Published online by Cambridge University Press: 03 July 2019
IF PRESSED TO OFFER some sort of a conclusion after the foregoing chapters, it might be something along the following lines. The ballad is what Douglas Gray calls a ‘simple form’ (in musical as well as textual terms), and it is also a backward-looking form, resistant to literary modernity in terms of both style and substance. The ballad, so to speak, carries with it, right to the present day, its own generic past. Those same characteristics have imbued the genre with the flexibility to endure for a very long time and to bear the appearance of a substantially unchanging form. The fact that a few individual ballads actually were around at the end of the Middle Ages, and rather more looked as if they might possibly have been, enabled scholars like Thomas Percy, Walter Scott, Francis James Child, Cecil Sharp, and A. L. Lloyd, from their different perspectives, to identify and theorize continuity. But the same simple form was proving just as adaptable to the production of early modern political ballads and satirical libels, and then to ballads about things like shipwrecks and the opening of new railway lines, which proved mostly less enduring and which have to date attracted less scholarly attention.
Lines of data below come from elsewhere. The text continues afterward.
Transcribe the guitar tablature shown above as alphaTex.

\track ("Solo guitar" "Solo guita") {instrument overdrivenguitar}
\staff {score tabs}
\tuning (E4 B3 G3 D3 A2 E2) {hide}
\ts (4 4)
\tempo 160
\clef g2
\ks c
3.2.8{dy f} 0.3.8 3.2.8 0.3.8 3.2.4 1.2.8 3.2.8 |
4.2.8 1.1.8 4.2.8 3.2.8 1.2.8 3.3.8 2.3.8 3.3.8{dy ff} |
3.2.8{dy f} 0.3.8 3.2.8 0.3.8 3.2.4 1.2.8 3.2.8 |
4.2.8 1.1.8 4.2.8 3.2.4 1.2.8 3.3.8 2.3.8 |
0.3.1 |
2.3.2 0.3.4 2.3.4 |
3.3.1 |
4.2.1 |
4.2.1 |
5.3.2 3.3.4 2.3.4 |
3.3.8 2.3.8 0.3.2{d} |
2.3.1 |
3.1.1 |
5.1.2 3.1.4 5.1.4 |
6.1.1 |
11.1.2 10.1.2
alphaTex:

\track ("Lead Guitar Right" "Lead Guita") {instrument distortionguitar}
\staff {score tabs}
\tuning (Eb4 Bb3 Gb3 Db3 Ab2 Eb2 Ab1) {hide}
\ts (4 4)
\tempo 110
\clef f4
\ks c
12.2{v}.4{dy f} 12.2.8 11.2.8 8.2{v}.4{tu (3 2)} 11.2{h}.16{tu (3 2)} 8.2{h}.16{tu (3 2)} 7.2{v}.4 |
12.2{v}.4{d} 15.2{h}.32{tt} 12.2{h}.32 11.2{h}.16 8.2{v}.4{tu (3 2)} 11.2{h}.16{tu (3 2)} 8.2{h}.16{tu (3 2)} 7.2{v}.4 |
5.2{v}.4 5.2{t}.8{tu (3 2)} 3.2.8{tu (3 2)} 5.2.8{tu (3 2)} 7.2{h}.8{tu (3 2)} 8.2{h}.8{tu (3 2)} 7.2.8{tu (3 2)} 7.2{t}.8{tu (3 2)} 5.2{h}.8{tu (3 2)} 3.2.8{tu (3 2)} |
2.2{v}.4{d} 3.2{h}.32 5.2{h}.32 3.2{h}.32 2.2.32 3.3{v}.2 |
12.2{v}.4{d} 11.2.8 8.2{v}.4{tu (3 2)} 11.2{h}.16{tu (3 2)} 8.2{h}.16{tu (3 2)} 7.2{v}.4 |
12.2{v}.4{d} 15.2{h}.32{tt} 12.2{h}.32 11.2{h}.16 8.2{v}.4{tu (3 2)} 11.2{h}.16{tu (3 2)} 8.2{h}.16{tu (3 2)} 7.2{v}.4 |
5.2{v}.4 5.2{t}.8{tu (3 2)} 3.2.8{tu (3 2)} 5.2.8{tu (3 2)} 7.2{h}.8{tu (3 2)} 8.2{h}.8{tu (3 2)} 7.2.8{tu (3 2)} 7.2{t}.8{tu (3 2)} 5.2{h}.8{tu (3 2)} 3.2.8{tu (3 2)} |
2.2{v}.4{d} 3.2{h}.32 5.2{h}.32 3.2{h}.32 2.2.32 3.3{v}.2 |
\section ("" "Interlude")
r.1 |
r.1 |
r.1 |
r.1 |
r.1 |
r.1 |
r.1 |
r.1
That is beginning to change now and researchers are starting to engage with ballads in the wider contexts of street literature and popular literary and musical culture.
There is no harm in scholars having singled out for study those ballads that can be linked in some way to the collectanea of the Romantic and the late Victorian and Edwardian periods. Indeed, there is good reason for their having done so, frequently on aesthetic grounds, but also because they constitute a corpus of songs that held a value for working men and women, especially in the decades running up to the First World War, in the face of rapid social and cultural change. But there are two points to bear in mind here. (i) Those ballads that were actually current in earlier times did not necessarily carry the same cultural status then as they did at this later date, once they had come to be particularly valued for their perceived age. (ii) Both early and late, all of the ballads shared often exactly the same cultural marketplace with all sorts of other verses and songs.